29 Jun 2019
Joint plan to thwart China’s port storm
Australia’s Foreign Ministry this month hosted a session in Brisbane for 120 business representatives and contractors on the Australian Infrastructure Financing Facility for the Pacific.
The AIFF will start next month. That’s a positive move: grant and debt financing can help unlock infrastructure support for the region’s economic aspirations.
But now’s the time for Australia to examine our commitment to major infrastructure funding for neighbouring East Timor. That’s the obvious conclusion to be drawn from a report in The Australian this week about an influx of Chinese money to East Timor.
The government in Dili is poised to borrow up to $15.9 billion from China to develop the controversial Greater Sunrise gas project. The deal could result in China gaining access to a port on the south coast of East Timor. The country’s leaders wish to build a gas processing facility and associated port there.
What’s causing consternation in Canberra is that a Chinese-controlled port on the coast at Beaco could open the door for access by People’s Liberation Army ships and aircraft. Ultimately, China’s air and naval military assets could be deployed there and challenge Australia’s ability to control our air and maritime approaches.
It would appear East Timor is ready to sign a commercial loan with China under President Xi Jinping’s Belt and Road Initiative to develop the gas project. East Timor has a controlling equity stake in the Sunrise gas field. The China Civil Engineering Construction Corporation would build the new port, once the state-owned Timor Gap gas company has secured funding from China’s Exim Bank.
China is buying up development and operational rights to a chain of ports from Asia to the Middle East, Africa, Europe and South America under the strategic framework of the Maritime Silk Road, the oceanic dimension of the Belt and Road Initiative.
A brilliant study published last year by Devin Thorne and Ben Spevack, Harboured Ambitions: How China’s Port Investments are Strategically Reshaping the Indo-Pacific, points out that Chinese analysts unofficially discussing port investments “routinely prioritise China’s national security interests over the objective of mutually beneficial economic development, contradicting the position of official policy documents”.
It analysed 15 China-funded port projects through the Indo-Pacific and found the behaviour of Chinese companies indicated these investments aren’t principally driven by the concept of win-win development.

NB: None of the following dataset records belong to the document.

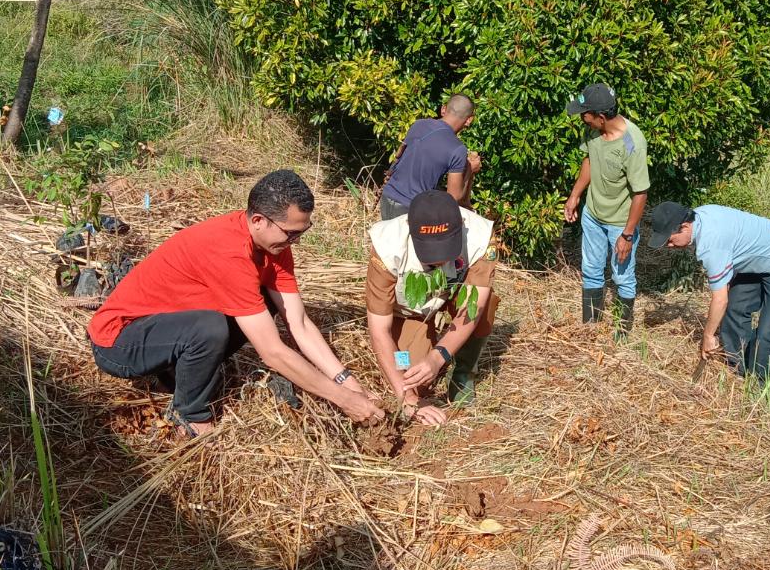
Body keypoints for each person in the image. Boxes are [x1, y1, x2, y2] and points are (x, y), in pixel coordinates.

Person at [88, 170, 385, 437]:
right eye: (291, 233)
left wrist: (351, 387)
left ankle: (176, 373)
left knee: (265, 301)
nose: (296, 241)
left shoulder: (274, 245)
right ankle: (190, 416)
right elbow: (273, 353)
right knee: (209, 328)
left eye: (302, 232)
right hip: (119, 342)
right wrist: (344, 401)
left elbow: (300, 324)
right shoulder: (229, 252)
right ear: (258, 220)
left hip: (165, 328)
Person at [365, 189, 500, 426]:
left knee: (485, 305)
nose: (439, 261)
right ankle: (420, 357)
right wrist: (406, 397)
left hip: (454, 295)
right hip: (409, 311)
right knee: (412, 376)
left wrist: (438, 357)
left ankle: (463, 373)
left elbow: (472, 307)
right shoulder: (387, 245)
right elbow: (379, 329)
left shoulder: (480, 236)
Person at [648, 202, 770, 379]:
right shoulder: (700, 215)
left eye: (670, 240)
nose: (670, 246)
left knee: (766, 332)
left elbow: (720, 299)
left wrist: (708, 336)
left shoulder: (712, 244)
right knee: (736, 309)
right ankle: (738, 371)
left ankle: (757, 384)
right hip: (758, 261)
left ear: (685, 227)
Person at [563, 83, 649, 333]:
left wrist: (627, 234)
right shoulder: (592, 133)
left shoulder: (633, 143)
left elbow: (640, 193)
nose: (582, 118)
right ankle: (590, 328)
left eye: (585, 114)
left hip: (620, 223)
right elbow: (589, 159)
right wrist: (574, 195)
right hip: (593, 215)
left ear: (601, 117)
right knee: (591, 270)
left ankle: (622, 332)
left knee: (622, 277)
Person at [380, 94, 482, 220]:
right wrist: (470, 170)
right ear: (469, 120)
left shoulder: (418, 124)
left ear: (443, 109)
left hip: (387, 197)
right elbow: (453, 198)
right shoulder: (457, 149)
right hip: (411, 209)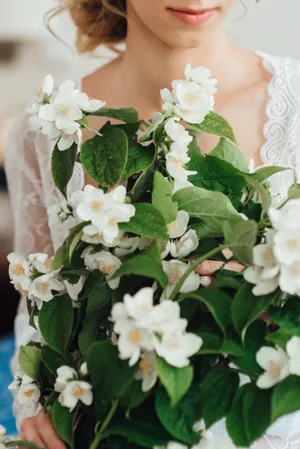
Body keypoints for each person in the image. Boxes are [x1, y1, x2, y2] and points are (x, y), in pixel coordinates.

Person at [5, 0, 300, 448]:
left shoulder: (293, 107)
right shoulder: (44, 128)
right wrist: (37, 406)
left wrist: (269, 287)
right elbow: (39, 305)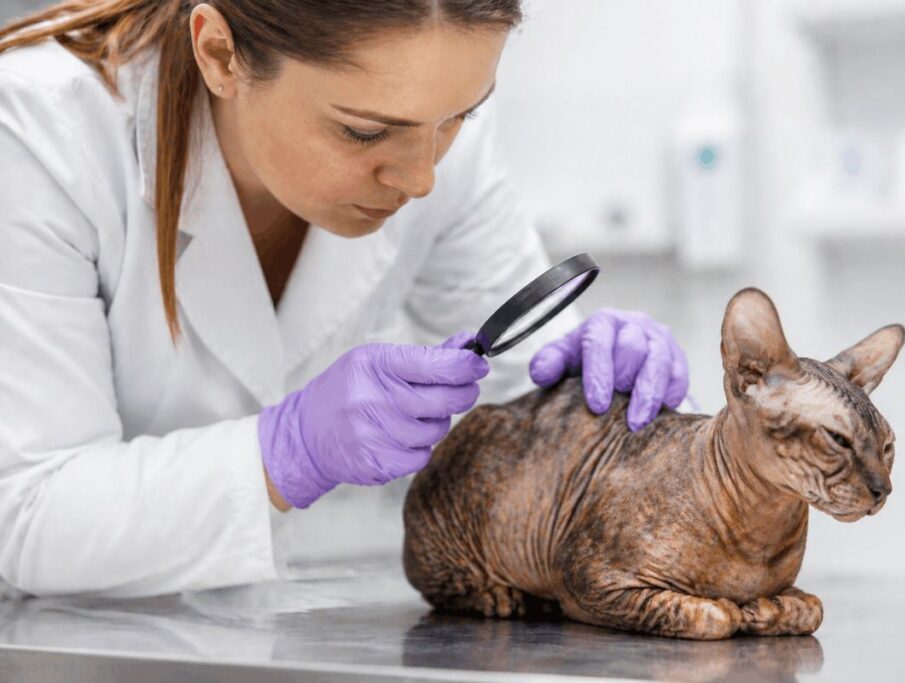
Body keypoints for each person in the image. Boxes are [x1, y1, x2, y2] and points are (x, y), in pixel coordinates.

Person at [0, 0, 690, 599]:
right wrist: (284, 452)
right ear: (220, 54)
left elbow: (535, 393)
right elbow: (25, 512)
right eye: (363, 132)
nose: (420, 176)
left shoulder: (431, 136)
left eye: (459, 116)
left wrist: (606, 406)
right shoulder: (38, 133)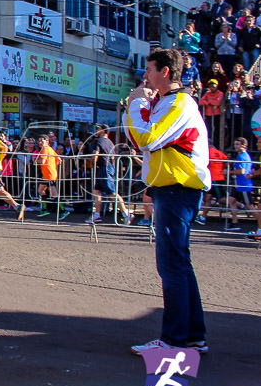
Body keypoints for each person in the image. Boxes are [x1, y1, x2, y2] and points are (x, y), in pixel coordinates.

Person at [124, 47, 210, 355]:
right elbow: (139, 138)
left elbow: (147, 138)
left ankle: (174, 341)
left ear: (166, 72)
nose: (145, 75)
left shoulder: (180, 103)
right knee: (179, 265)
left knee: (172, 266)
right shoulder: (165, 102)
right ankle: (192, 337)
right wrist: (137, 105)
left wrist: (135, 104)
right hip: (169, 187)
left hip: (178, 188)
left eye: (149, 70)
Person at [84, 124, 132, 225]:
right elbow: (113, 157)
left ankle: (126, 213)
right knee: (96, 191)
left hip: (104, 168)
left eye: (99, 129)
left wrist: (91, 164)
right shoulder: (110, 142)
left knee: (111, 193)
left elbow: (95, 155)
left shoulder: (98, 141)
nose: (97, 130)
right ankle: (96, 215)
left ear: (103, 131)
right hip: (108, 168)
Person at [35, 135, 67, 219]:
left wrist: (35, 160)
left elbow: (42, 161)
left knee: (54, 193)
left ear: (47, 141)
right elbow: (59, 159)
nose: (40, 142)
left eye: (42, 141)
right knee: (41, 190)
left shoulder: (45, 149)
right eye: (39, 141)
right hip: (48, 174)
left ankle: (63, 210)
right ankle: (45, 209)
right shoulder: (50, 148)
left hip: (49, 175)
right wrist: (53, 166)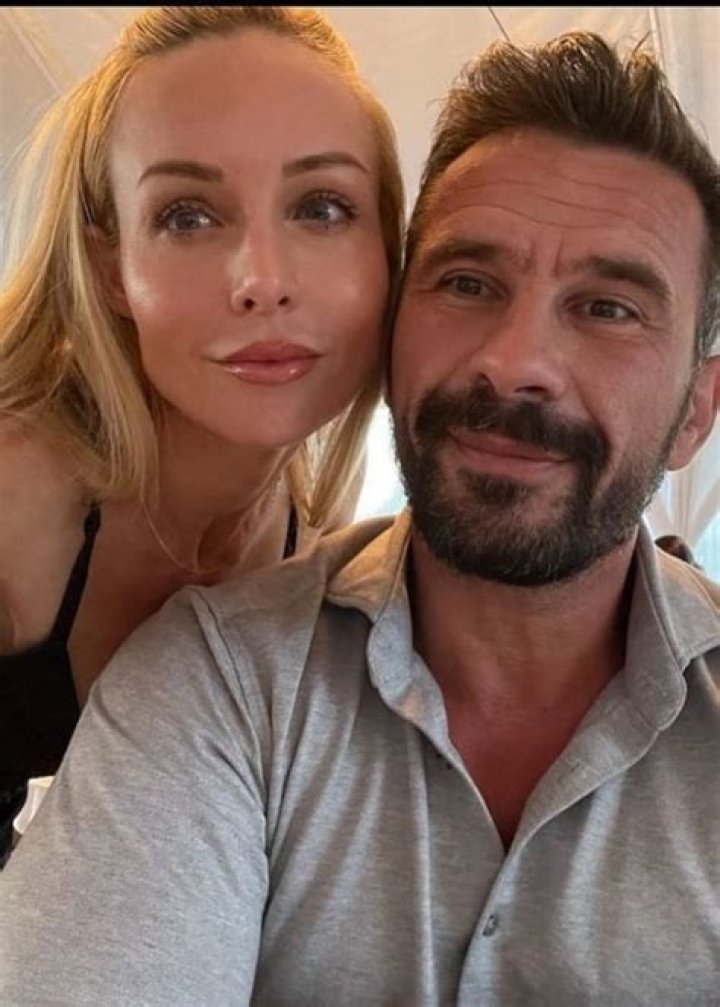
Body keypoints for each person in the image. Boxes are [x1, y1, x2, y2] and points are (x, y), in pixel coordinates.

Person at [1, 28, 719, 1006]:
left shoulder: (284, 534)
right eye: (468, 281)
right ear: (109, 264)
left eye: (608, 307)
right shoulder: (205, 655)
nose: (263, 279)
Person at [0, 6, 404, 862]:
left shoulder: (311, 551)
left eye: (322, 207)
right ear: (112, 269)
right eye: (188, 216)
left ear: (389, 251)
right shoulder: (13, 491)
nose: (263, 279)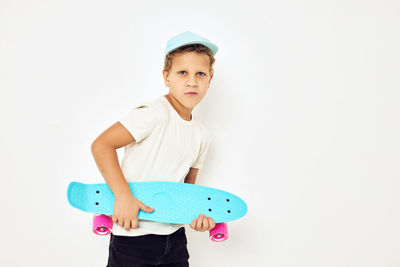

Rather, they “appear to generate political influence, stealthily expand China’s military presence, and create an advantageous strategic environment in the region” for China.
China’s international port holdings are strategically positioned, linking with the overland Silk Road at key junctions. Based on the Economist Intelligence Unit’s research, the main focus is the “passage” from China to the Indian Ocean, Africa and onto the Mediterranean.
Ports play a key role in national economies and provide valuable data on logistics and the local economy. China’s efforts at financing (through Chinese banks), building (through Chinese construction companies) and operating ports (with Chinese operators) strengthens its global power.
Our Pacific step-up policy involves significant support for infrastructure. This week Australia, Japan and the US picked a liquefied natural gas project in Papua New Guinea as their first project for joint financing in the region. They plan to lend over $1bn. The three nations agreed in November to jointly finance infrastructure projects in the Indo-Pacific as an alternative to China’s Belt and Road initiative.
We should be lifting our engagement with our near neighbour before China establishes an even stronger infrastructure foothold.